Господи, куда пойду я,

Одна-одинешенька?

На войну отдали братьев,

На войну кормильца взяли.

И еще пели — о белом тумане за рекой, что поднялся от женских слез. Так что мало кто станет тебя слушать, Юргис-попович, если ударишь ты в православные колокола и позовешь простой народ возвести на герцигский холм наследников владетеля Висвалда. — Так отозвалась Степина теща Валодзе на Юргисов замысел, выздоровев, сделаться бродячим проповедником и призывать к возврату былого величия Герциге.

Можно было только удивляться — откуда взялась у тонкопряхи из глухого селения такая сила пророчества. Не иначе, как всю свою жизнь отдала старая Валодзе поискам великой мудрости, хоть и не живала она в монастырях и не читывала ни писаний пророков и мудрецов, ни иных книг. По мыслям Юргиса, она порой судила о людских судьбах, о том, что было и чему надо бы быть, куда глубже, нежели иной поднаторевший в познании добра и зла монастырский служитель.

— Приход человека в мир удивителен, а жизнь его — еще удивительнее. Нельзя прожить век просто так. Человеку жизнь свою надо выносить, как вынашивает женщина ребенка.
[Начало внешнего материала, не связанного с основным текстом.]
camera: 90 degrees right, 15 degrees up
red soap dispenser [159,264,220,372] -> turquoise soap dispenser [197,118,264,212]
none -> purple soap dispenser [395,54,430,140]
Жить надо с полным сердцем, чтобы нечистый не сжег его своим огнем. Нельзя говорить другим слова неправды, потому что слово может ранить опасней, чем клинок.
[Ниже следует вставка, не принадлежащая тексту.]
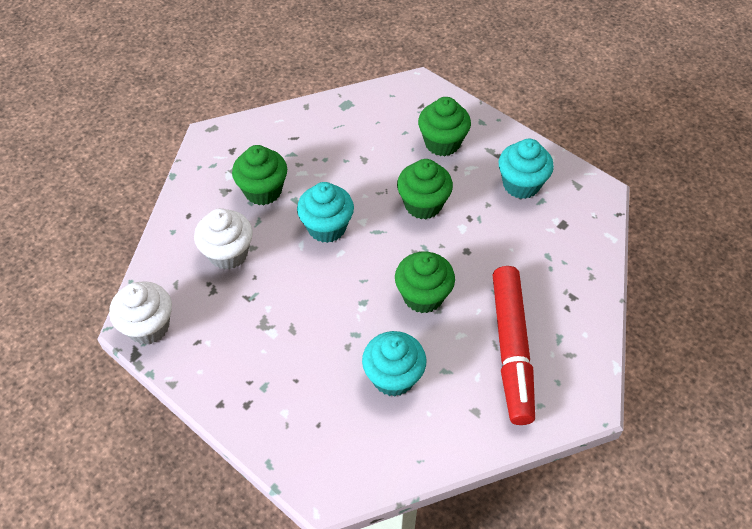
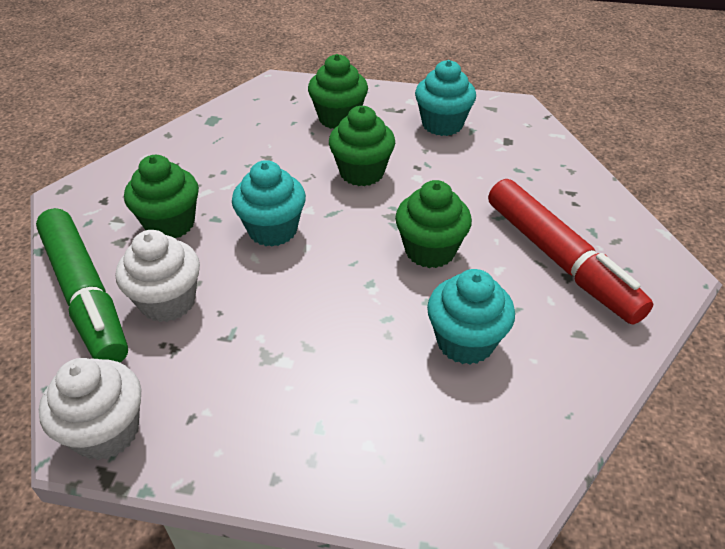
camera: 30 degrees left, 10 degrees down
none -> green marker [36,208,128,363]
И о божествах было у нее что сказать.

— Боги наших отцов заботились об очаге, полях, стадах, повелевали теплыми, несущими плодородие ветрами. Боги наших отцов были добры к своим и не требовали многого, а гневались лишь на тех, кто шел с хитростью, кто применял силу. Богов чужих земель мы знаем по мечу, что приставлен к горлу, или по неживому изображению, которому заставляют молиться. Наши отчие боги живут среди нас, они в нас самих.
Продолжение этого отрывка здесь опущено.